Overview of orthostatic hypotension
The primary symptom of orthostatic hypotension is presyncope or syncope occurring on or soon after standing. Orthostatic hypotension is commonly defined as a fall in either systolic blood pressure (BP) of at least 20 mmHg or diastolic BP of at least 10 mmHg that occurs within 3 minutes of standing—see Diagnosis of orthostatic hypotension.

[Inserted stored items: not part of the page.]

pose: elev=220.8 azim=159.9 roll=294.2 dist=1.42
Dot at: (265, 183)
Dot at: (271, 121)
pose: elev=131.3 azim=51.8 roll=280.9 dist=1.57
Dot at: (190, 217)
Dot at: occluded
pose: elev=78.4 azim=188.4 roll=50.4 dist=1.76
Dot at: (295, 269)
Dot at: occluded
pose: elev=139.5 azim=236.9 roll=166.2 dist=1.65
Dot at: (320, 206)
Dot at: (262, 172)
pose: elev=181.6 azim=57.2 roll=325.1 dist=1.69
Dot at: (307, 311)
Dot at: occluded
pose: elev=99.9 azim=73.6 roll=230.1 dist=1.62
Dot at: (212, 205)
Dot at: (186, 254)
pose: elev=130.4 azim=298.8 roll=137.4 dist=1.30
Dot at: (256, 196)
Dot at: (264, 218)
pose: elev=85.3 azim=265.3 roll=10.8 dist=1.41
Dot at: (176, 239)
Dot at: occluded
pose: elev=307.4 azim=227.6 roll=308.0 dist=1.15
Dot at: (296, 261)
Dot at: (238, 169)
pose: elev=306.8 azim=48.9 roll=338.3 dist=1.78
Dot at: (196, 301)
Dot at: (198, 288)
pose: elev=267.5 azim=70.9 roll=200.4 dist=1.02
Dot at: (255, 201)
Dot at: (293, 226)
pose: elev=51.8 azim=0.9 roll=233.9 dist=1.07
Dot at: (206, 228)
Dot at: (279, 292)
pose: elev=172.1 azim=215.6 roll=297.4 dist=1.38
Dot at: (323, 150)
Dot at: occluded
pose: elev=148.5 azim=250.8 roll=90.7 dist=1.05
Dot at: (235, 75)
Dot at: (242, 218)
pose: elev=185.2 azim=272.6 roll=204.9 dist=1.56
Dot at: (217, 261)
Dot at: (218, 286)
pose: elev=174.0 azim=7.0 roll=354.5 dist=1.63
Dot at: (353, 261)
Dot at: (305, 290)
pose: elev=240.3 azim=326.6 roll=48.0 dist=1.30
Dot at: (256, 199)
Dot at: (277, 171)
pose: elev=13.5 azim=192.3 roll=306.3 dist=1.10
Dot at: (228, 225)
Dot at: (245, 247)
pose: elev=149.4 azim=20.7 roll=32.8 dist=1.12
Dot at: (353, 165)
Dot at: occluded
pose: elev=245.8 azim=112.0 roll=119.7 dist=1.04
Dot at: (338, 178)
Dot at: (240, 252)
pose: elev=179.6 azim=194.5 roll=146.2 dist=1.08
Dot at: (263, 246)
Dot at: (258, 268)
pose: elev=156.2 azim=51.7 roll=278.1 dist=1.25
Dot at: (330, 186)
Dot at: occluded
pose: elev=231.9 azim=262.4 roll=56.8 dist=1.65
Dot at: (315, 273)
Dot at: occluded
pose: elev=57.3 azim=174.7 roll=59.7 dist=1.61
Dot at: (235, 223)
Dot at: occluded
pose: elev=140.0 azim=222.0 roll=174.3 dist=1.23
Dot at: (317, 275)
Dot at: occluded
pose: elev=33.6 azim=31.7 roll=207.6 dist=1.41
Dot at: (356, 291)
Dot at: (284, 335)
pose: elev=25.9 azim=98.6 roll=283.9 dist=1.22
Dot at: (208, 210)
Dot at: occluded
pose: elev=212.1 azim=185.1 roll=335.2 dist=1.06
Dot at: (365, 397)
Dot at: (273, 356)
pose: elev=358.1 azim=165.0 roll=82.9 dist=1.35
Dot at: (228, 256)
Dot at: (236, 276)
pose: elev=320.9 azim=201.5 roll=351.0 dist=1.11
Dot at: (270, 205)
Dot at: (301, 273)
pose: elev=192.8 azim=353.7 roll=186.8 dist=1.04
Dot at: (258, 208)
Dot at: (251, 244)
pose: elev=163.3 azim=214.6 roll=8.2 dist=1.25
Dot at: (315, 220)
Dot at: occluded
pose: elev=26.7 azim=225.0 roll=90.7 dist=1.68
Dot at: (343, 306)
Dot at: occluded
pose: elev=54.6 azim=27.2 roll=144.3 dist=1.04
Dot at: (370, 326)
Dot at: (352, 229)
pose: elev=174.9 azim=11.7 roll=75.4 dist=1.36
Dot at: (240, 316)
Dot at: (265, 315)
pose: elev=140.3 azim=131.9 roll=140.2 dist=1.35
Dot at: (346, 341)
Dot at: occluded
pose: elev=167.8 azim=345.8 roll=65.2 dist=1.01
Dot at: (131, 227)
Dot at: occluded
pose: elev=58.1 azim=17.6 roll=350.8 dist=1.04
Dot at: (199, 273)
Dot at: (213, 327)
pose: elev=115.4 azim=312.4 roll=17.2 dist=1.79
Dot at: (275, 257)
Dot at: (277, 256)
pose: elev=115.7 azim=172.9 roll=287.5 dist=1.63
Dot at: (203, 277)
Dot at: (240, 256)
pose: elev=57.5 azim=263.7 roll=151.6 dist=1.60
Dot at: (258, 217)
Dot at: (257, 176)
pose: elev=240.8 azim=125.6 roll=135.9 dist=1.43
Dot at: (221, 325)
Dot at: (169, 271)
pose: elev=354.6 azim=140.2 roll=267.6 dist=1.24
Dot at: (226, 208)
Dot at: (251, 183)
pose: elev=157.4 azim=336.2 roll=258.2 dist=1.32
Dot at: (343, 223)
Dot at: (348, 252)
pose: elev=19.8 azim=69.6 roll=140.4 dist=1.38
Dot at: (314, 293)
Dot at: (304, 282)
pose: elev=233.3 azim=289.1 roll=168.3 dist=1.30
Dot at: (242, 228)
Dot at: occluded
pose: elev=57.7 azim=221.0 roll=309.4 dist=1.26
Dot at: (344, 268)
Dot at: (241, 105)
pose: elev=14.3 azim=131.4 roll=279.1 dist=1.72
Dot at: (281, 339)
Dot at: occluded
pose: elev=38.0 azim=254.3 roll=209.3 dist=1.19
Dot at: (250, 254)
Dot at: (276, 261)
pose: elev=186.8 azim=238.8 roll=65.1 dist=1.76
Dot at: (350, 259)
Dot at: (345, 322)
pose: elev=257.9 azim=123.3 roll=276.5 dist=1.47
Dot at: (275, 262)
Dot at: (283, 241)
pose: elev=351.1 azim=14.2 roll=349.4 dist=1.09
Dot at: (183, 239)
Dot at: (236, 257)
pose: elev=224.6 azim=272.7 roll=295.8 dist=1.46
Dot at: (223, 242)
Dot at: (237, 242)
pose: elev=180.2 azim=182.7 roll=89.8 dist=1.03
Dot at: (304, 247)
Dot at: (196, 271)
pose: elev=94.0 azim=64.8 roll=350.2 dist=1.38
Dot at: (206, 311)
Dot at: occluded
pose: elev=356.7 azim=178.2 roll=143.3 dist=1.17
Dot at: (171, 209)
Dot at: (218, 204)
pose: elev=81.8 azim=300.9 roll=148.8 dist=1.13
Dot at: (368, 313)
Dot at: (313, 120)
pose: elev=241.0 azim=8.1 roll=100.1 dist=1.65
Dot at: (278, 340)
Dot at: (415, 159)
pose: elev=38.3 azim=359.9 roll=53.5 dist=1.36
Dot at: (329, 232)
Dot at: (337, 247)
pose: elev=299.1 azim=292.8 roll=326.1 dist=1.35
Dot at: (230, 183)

Thorough assessment is needed to investigate the cause and guide management of orthostatic hypotension. In general, orthostatic hypotension is caused by varying degrees of autonomic dysfunction, ranging from age-related autonomic impairment (compounded by other factors) to overt autonomic failure. Orthostatic hypotension commonly affects multimorbid elderly patients with polypharmacy, highlighting the often multifactorial nature of orthostatic hypotension. The causes and differential diagnoses of orthostatic hypotension can differ in young adults and the elderly.
Patients with orthostatic hypotension may present to the emergency department with syncope or related injuries; however, if the orthostatic hypotension is unrelated to an acute or life-threatening cause, it can be managed by a general practitioner. The mainstay of treatment for orthostatic hypotension is nondrug management; drug therapy may be needed if symptomatic orthostatic hypotension persists despite nondrug measures.